Two speakers are located on the x-axis, one at the origin and one at d = 0.584. No frequency between 500 Hz and 1000 Hz that would result in destructive interference at the given microphone location.
To determine the frequency that would result in destructive interference at a given microphone location, we need to consider the path length difference between the two speakers.
Destructive interference occurs when the path length difference between the two speakers is equal to an odd multiple of half the wavelength. Mathematically, this can be expressed as:
Δx = n × λ ÷ 2
Where:
Δx = Path length difference between the two speakers
n = Integer (odd number for destructive interference)

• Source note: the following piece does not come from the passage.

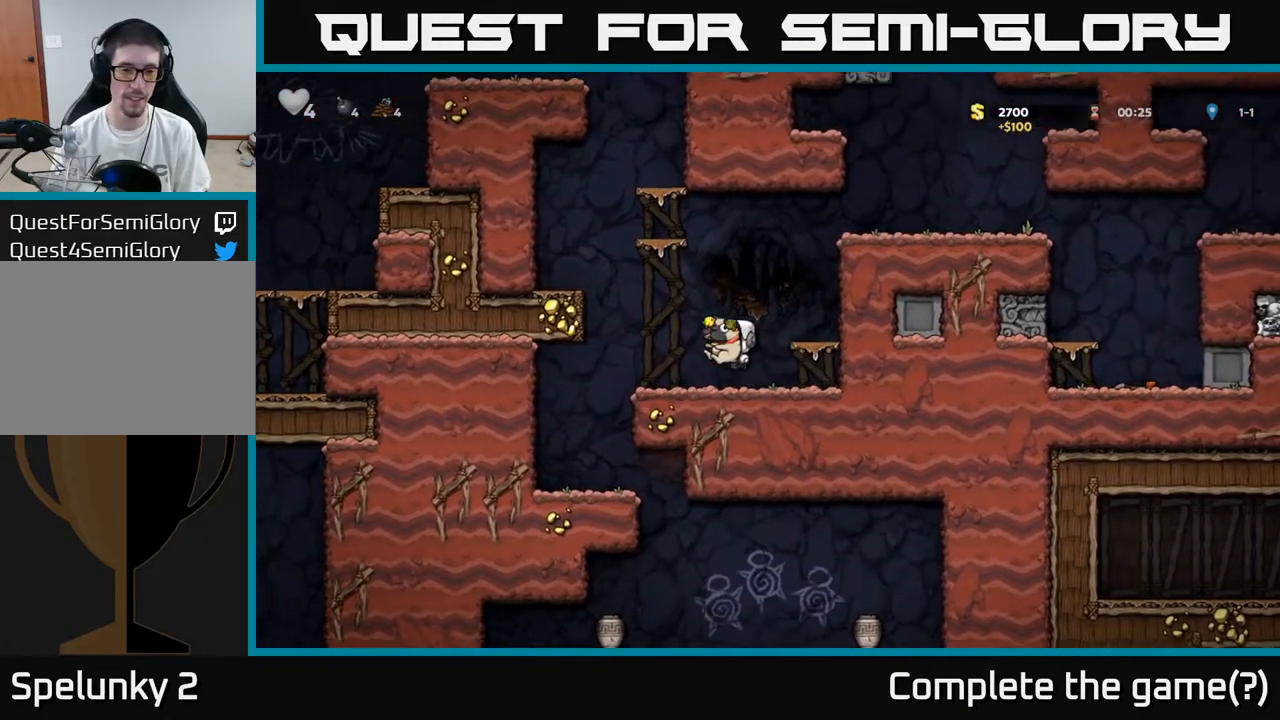
{"buttons": [], "left_stick": "center", "right_stick": "center", "events": [[33, "A", "up"], [483, "DPAD_LEFT", "up"]]}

λ = Wavelength of the sound wave
The wavelength of a sound wave can be related to its frequency (f) and the speed of sound (v) using the formula:
λ = v ÷ f
Given the speed of sound (v) as 340 m/s, we can rearrange the equation to solve for the wavelength:
λ = v ÷ f
Now, we can substitute this expression for wavelength in the path length difference equation:
Δx = n × (v ÷ f) ÷ 2
Since we are interested in the frequency that results in destructive interference at a given microphone location (x), we can write the path length difference equation in terms of the microphone location:
Δx = (x - 0) - (x - 0.584) = 0.584
Now, we can substitute this value of path length difference into the equation:
0.584 = n × (v ÷ f) ÷ 2
Rearranging the equation to solve for the frequency:
f = n × (v ÷ (2 × Δx))
We know that the frequency should be between 500 Hz and 1000 Hz. Let's calculate the frequencies for n = 1, 3, 5, 7, etc., and check if they fall within this range.
For n = 1:
f = 1 (340 m/s ÷(2 × 0.584 m)) ≈ 291.78 Hz
For n = 3:
f = 3 (340 m/s ÷ (2 × 0.584 m)) ≈ 875.34 Hz
For n = 5:
f = 5 (340 m/s ÷ (2 × 0.584 m)) ≈ 1458.9 Hz
None of these frequencies fall within the range of 500 Hz to 1000 Hz.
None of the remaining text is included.